Hills defended Shippey’s denial of the permit based on his conclusion of the loss of the non-conforming use, saying the Town relies on Shippey’s knowledge. “Scott knows the building code. He’s the expert.”

Wollenhaupt said he didn’t see abandonment of the use at all, adding “But I possibly see non-use.”

Leblanc asked if non-use is applicable if the structure is uninhabitable.

Carboni responded, “I think you’ve hit the hard part of the case – the issue of non-use is difficult. The court has said that the mere vacancy of a dwelling does not in and of itself determine non-use…. This does give the board some room because the concept of non-use is not well defined.”

If the board suggests the dwelling was uninhabitable, it can take that into consideration.

With a bit of exasperation, Leblanc asked the board what they were looking for, saying, “We are bouncing the ball back and forth – we are looking to overturn or uphold…” the decision.

Mahoney suggested the board continue the hearing so that they may “think.”

The board has 90 days after closing the hearing to issue a decision.

At one point, a neighbor rose to speak in favor of closing the public hearing and a positive vote for Loranger. Sandria Parsons, 24 South Street, urged the board to take some time this evening to deliberate and assess the information. “It’s only 8:40 pm. Can you take twenty minutes to look over your notes to make a decision for this man to build his home? I’m eager for a home for the Loranger family.… It’s hard for me to believe there’s more to say. I kinda think this man has given you all you asked for in the last three meetings.”
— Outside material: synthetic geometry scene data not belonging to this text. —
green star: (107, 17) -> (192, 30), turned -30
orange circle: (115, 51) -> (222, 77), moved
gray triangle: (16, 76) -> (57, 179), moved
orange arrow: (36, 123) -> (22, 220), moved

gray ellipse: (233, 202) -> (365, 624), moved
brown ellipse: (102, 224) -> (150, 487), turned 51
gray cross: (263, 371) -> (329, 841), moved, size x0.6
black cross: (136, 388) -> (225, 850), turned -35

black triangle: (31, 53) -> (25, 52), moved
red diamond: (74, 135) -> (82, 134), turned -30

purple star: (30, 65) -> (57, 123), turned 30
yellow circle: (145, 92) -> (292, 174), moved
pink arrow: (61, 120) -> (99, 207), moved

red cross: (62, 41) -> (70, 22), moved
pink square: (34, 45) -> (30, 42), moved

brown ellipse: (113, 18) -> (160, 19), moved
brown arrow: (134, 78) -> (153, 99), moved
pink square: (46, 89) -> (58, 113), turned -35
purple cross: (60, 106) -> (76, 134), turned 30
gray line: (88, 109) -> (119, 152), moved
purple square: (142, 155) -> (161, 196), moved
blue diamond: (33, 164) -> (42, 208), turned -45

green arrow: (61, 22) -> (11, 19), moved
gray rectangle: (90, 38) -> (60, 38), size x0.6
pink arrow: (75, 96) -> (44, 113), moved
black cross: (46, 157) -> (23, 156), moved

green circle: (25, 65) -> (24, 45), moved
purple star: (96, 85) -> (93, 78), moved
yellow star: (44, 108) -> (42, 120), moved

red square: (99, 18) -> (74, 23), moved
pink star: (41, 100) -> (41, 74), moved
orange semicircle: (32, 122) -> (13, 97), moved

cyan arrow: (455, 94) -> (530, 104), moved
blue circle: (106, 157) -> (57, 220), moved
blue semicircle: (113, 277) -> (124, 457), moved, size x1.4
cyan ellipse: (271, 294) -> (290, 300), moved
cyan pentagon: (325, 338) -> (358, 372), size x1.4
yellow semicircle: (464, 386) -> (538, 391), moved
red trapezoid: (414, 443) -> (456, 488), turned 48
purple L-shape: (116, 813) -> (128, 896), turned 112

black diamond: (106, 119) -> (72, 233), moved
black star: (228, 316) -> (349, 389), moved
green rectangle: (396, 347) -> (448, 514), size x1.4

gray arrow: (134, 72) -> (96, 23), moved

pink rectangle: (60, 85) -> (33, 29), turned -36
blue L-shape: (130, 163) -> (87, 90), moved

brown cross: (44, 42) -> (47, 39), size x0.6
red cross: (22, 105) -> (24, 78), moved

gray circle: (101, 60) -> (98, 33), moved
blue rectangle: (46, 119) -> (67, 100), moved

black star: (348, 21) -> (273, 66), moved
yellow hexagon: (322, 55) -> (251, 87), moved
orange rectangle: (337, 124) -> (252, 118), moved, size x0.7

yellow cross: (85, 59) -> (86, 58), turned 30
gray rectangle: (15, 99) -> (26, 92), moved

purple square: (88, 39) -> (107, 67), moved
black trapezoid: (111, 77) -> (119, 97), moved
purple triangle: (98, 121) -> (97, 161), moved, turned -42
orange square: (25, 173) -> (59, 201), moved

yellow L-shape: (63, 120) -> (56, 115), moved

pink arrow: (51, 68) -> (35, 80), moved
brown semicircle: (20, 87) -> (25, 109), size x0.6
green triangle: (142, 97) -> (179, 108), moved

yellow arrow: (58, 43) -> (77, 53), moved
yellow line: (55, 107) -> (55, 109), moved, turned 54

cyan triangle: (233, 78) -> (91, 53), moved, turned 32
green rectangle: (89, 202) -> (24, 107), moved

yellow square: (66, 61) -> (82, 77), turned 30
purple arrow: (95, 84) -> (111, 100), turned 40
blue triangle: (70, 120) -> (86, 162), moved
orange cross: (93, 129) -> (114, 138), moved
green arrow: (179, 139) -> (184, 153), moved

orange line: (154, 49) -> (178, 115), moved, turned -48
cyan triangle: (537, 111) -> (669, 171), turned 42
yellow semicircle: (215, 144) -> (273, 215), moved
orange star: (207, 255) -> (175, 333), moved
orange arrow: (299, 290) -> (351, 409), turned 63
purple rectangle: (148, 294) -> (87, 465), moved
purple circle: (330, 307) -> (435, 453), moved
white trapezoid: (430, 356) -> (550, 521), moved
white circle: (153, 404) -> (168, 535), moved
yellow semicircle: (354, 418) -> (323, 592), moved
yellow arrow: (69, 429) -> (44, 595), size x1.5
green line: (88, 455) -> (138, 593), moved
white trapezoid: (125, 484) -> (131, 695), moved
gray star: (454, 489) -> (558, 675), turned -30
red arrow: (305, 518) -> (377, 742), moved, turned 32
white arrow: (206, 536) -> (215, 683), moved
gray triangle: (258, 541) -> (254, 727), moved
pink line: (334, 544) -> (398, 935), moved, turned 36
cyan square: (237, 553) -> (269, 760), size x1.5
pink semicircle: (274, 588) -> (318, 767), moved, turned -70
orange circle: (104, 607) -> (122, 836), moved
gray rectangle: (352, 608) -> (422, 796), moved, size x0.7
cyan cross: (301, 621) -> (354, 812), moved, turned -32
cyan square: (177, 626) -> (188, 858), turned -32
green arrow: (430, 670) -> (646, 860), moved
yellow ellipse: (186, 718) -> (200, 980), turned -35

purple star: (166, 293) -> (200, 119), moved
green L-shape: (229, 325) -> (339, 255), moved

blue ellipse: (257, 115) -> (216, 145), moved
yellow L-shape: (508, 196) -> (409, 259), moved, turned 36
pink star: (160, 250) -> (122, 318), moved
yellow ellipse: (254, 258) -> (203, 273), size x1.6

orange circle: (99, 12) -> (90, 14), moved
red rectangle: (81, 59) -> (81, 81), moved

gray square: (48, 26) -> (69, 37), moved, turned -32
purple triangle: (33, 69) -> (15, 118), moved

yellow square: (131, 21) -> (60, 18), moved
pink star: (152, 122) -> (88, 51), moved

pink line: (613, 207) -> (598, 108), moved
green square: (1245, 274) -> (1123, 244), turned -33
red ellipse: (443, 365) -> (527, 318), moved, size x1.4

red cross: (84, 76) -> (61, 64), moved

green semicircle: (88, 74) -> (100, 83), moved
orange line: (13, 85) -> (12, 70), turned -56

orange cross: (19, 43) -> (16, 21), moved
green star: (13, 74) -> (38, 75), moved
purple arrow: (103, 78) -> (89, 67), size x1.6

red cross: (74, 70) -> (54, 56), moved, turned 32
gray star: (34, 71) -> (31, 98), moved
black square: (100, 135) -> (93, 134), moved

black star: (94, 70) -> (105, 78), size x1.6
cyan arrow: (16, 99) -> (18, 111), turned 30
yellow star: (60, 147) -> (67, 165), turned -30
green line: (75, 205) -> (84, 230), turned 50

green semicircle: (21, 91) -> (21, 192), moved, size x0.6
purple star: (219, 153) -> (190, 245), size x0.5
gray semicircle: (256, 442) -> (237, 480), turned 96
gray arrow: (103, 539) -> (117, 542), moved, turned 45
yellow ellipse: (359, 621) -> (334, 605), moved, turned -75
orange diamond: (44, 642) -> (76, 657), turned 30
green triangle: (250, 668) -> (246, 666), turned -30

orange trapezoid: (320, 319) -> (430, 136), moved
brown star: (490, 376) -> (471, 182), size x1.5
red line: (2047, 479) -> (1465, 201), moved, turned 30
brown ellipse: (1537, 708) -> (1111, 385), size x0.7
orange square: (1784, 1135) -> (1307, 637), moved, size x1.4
Parsons argued that Loranger wants to build a home with a mother-in-law apartment, “…Not a second apartment to rent.” Shippey said Loranger can, by right, build a single-family home on the lot and apply for an accessory apartment for family members.

Mahoney reiterated that the board should continue the hearing, seeing no disadvantage of continuing since they were not going to decide the issue this evening. The public hearing for 120 Front Street was continued to March 15. Leblanc said the board should put it to bed at that meeting.

            The next meeting of the Marion Zoning Board of Appeals is scheduled for March 15 at 7:30 pm at the Marion Town House.